RESUME BERITA NASIONAL 24 MARET 2008

MINYAK TANAH DITARIK, USAHA KOMPOR MELEMPEM
Sumber : Liputan6 – 21 Maret 2008

Jakarta:
Perajin kompor minyak tanah mengeluh. Rencana pemerintah menarik minyak tanah subsidi di Jakarta pada Mei mendatang membuat penjualan kompor melorot tajam. Warga beralih menggunakan kompor gas karena harga gas ukuran tiga kilogram jauh lebih murah dibanding minyak tanah nonsubsidi yang mencapai Rp 8.000 per liter.

Kepada SCTV, belum lama ini, seorang pengusaha kompor di kawasan Cawang, Jakarta Timur, mengaku bisnisnya lesu. Vera yang sudah puluhan tahun menekuni usaha ini mengaku hanya satu kompor yang laku dalam dua pekan ini. Padahal sebelumnya, Vera bisa menjual lebih dari 50 kompor dalam sehari. Dia pun terpaksa merumahkah seorang karyawan.

Minyak tanah nonsubsidi sudah mulai dijual di stasiun pengisian bahan bakar umum. Tapi harganya yang selangit memaksa warga mengurungkan niat membeli bahan bakar itu. Tengok saja jejeran jeriken minyak tanah non subsidi di beberapa SPBU di Depok, Jawa Barat. Sejak dipasarkan sebulan lalu, hanya tiga jerigen yang terjual.

Dengan ditariknya minyak tanah subsidi ini, masyarakat dipaksa menggunakan kompor gas yang jauh lebih murah yakni sekitar Rp 13 ribu per tiga kilogram. Itu berarti pengguna kompor minyak tanah makin berkurang. Bahkan bukan tak mungkin kompor minyak tanah buatan Cawang kelak hanya tinggal cerita.

****

MINYAK TANAH LANGKA DI SEMARANG
Sumber : Liputan6 – 22 Maret 2008

Semarang:
Kelangkaan minyak tanah masih terjadi di Semarang, Jawa Tengah. Di salah satu pangkalan minyak tanah di Kalisari, Semarang, Jumat (21/3), tampak antrean panjang warga dan barisan jeriken. Mereka rela mengantre berjam-jam demi mendapatkan minyak tanah dengan harga Rp 2.500 per liter. Namun pembelian dibatasi, paling banyak lima liter per orang. Ini guna mencegah pembelian dalam jumlah banyak oleh satu orang yang bisa berakibat sebagian warga tidak kebagian.

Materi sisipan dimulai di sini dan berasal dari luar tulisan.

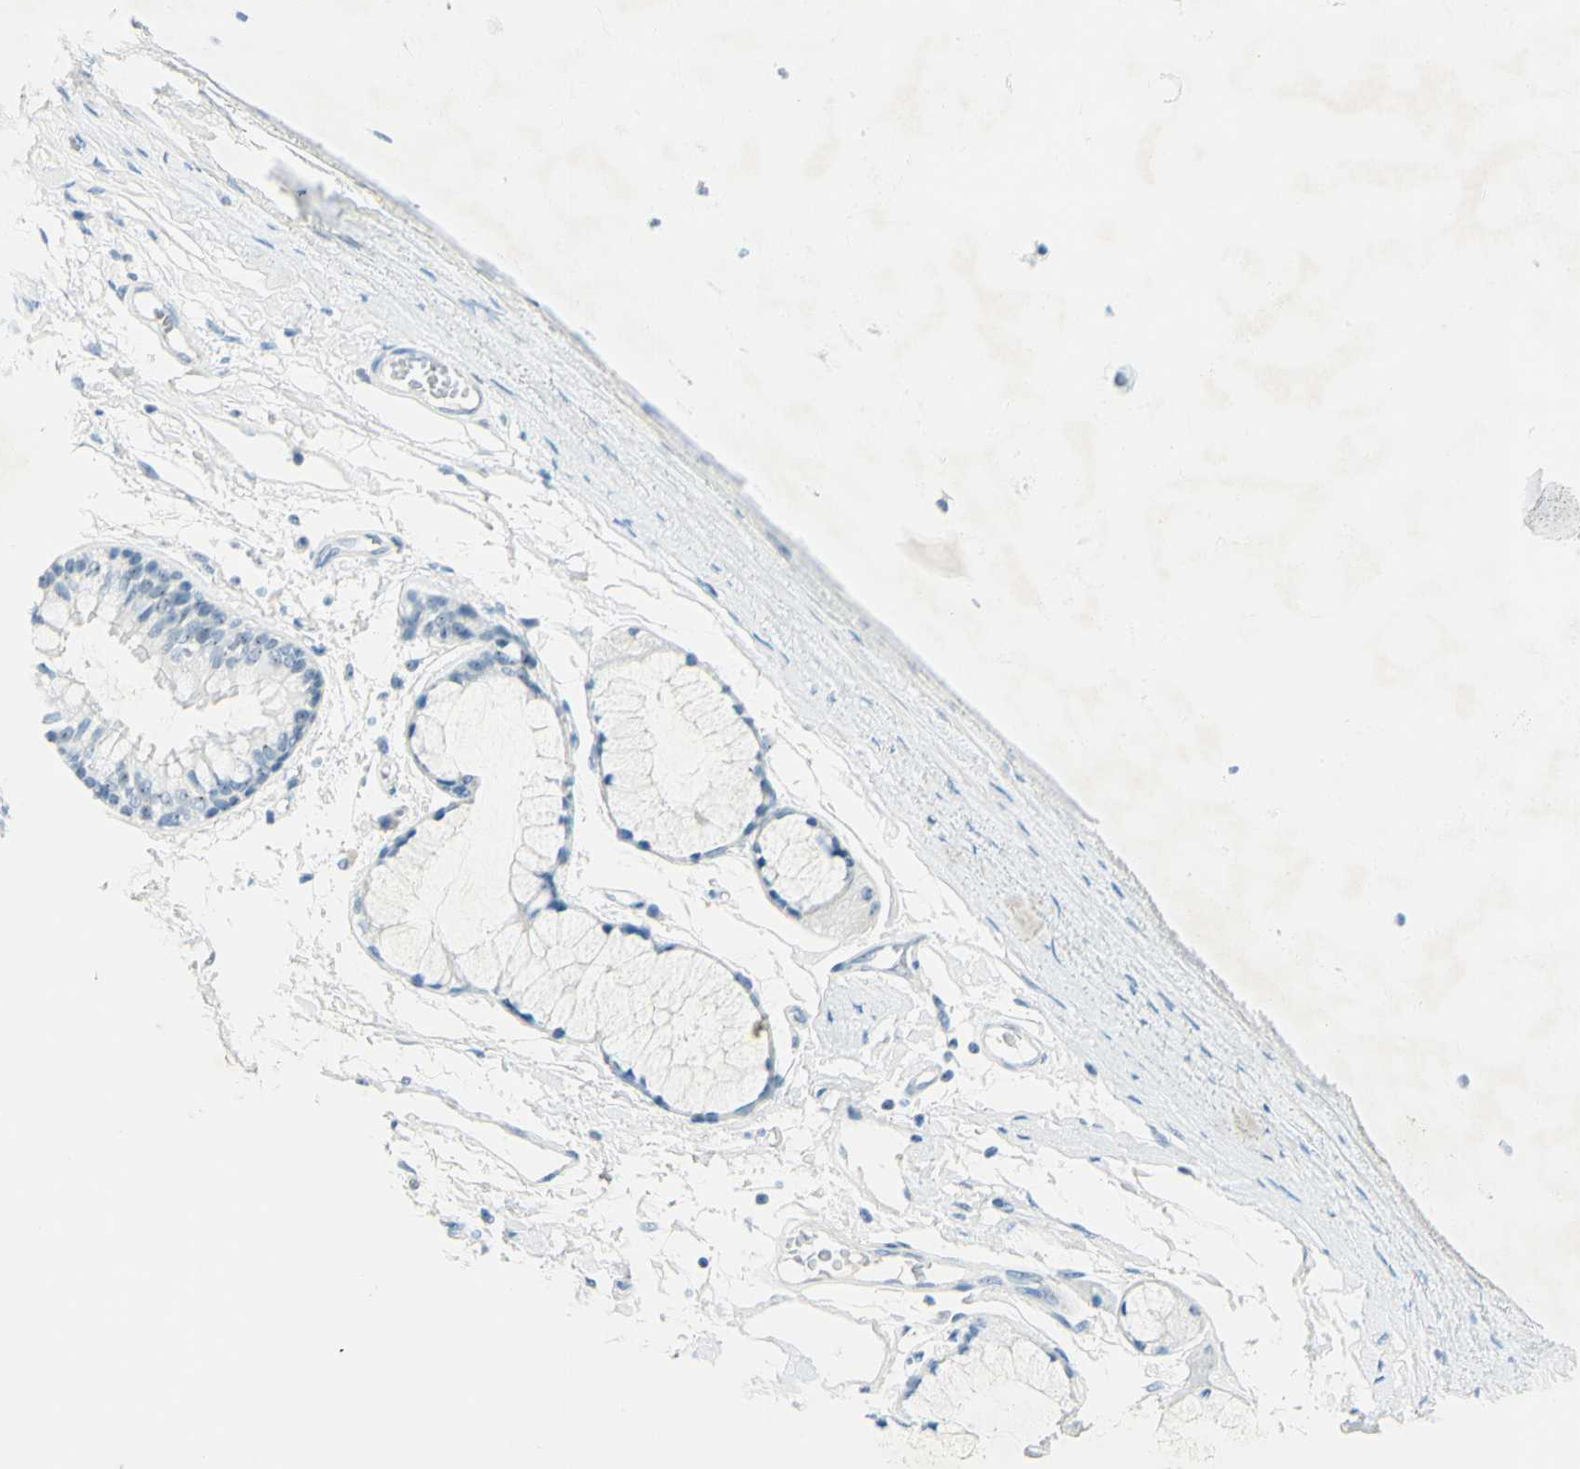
{"staining": {"intensity": "negative", "quantity": "none", "location": "none"}, "tissue": "adipose tissue", "cell_type": "Adipocytes", "image_type": "normal", "snomed": [{"axis": "morphology", "description": "Normal tissue, NOS"}, {"axis": "topography", "description": "Bronchus"}], "caption": "Immunohistochemistry (IHC) of benign adipose tissue reveals no positivity in adipocytes. Nuclei are stained in blue.", "gene": "FMR1NB", "patient": {"sex": "female", "age": 73}}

Kelangkaan minyak tanah di Semarang akibat pasokan berkurang. Bila semula pangkalan mendapat kiriman minyak tanah dua kali per pekan, saat ini hanya sekali pengiriman. Jumlahnya pun dikurangi, dari 600 liter sekali kirim menjadi hanya 400 liter. Diperkirakan, antrean membeli minyak tanah di Semarang meluas. Sebab kekurangan jatah ternyata juga dialami oleh sejumlah pangkalan lainnya.

****

PEDAGANG KECIL MULAI MELIRIK GAS
Sumber : Liputan6 – 22 Maret 2008

Jakarta:
Belum semua warga beralih ke gas elpiji meski program konversi minyak tanah sudah berjalan hampir setahun. Maman, pedagang bubur ayam dan baso di Kuningan, Jakarta Selatan, misalnya. Sudah dua bulan terakhir ia membeli minyak tanah Rp 5.000 per liter. Dengan lima kompor, ia menghabiskan 100 liter minyak tanah dalam sepekan. Sekitar Rp 500 ribu dikeluarkan hanya untuk biaya memasak. Padahal harga kebutuhan pokok di pasar juga melambung.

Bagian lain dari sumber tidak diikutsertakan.